Instructions for the task
Output only the lines below that start at the line containing "right front paw: (138, 58)" and end at the line containing "left back paw: (177, 412)", with both ends kept.

(Skeletal landmark data)
BEGIN
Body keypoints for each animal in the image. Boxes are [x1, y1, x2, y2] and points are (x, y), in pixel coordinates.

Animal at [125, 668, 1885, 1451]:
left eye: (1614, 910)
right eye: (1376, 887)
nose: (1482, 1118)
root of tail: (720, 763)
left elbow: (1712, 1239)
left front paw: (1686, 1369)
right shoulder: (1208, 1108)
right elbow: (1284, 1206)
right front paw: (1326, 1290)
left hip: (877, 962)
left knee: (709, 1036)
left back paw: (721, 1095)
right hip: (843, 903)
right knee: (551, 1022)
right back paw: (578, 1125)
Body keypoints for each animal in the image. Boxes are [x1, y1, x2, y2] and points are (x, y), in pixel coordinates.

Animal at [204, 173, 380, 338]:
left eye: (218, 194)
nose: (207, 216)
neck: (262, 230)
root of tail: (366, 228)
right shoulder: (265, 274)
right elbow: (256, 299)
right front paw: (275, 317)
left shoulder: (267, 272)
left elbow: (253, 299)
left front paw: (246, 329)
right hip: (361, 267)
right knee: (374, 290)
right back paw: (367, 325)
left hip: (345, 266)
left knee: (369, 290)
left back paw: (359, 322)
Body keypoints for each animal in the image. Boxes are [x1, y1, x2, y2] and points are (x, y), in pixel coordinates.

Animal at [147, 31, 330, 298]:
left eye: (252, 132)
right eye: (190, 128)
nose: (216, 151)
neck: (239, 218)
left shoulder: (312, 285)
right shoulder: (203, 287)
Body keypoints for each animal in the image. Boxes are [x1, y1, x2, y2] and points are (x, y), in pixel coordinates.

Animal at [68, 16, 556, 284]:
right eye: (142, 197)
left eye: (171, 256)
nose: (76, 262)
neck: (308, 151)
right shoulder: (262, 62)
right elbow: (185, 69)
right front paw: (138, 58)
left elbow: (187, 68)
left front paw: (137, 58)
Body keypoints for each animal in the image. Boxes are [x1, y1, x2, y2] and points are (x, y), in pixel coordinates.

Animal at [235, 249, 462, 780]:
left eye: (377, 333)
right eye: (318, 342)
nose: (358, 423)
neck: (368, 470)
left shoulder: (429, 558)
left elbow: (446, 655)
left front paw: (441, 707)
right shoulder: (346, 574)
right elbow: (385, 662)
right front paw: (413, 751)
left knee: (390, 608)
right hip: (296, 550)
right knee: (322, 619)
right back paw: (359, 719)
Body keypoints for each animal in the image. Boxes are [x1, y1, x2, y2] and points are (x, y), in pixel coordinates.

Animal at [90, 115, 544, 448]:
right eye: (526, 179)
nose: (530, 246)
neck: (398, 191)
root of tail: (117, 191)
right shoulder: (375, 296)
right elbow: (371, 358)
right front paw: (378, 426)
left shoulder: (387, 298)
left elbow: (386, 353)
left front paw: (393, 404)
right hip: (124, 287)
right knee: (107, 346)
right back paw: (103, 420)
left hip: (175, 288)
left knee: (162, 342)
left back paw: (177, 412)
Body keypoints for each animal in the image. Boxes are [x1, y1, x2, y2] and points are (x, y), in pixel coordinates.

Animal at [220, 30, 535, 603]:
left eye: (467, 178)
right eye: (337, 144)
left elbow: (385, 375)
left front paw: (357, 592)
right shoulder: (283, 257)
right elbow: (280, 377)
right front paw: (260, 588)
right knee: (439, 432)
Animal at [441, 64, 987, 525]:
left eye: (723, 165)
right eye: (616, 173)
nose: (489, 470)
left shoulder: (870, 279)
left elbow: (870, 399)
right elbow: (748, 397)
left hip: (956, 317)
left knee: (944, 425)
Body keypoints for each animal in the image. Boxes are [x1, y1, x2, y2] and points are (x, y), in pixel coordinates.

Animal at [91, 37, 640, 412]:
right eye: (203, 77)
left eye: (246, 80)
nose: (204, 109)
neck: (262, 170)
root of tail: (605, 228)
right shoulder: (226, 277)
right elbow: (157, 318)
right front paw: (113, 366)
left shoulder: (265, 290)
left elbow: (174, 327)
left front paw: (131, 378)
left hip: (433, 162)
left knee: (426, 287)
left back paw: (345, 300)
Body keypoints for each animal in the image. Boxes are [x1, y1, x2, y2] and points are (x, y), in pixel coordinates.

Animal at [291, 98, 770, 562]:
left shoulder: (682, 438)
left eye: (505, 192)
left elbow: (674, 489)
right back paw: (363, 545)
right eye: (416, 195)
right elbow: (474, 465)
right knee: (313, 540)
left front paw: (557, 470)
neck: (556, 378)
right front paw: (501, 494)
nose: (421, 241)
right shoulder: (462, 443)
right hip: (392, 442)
END
Answer section
right front paw: (138, 58)
left elbow: (187, 68)
left front paw: (137, 58)
Body keypoints for each animal in the image. Boxes are [x1, y1, x2, y2] and points are (x, y), in pixel coordinates.

Animal at [235, 249, 462, 780]:
left eye: (377, 333)
right eye: (318, 342)
nose: (358, 423)
neck: (368, 470)
left shoulder: (429, 558)
left elbow: (446, 655)
left front paw: (441, 707)
right shoulder: (346, 574)
right elbow: (385, 662)
right front paw: (413, 751)
left knee: (390, 608)
right hip: (296, 550)
right knee: (322, 619)
right back paw: (359, 719)
Body keypoints for each animal in the image. Boxes are [x1, y1, x2, y2] and points are (x, y), in pixel coordinates.

Animal at [90, 115, 544, 448]:
right eye: (526, 179)
nose: (530, 246)
neck: (398, 191)
root of tail: (117, 191)
right shoulder: (375, 296)
right elbow: (371, 358)
right front paw: (378, 426)
left shoulder: (387, 298)
left elbow: (386, 353)
left front paw: (393, 404)
right hip: (124, 287)
right knee: (107, 346)
right back paw: (103, 420)
left hip: (175, 288)
left knee: (162, 342)
left back paw: (177, 412)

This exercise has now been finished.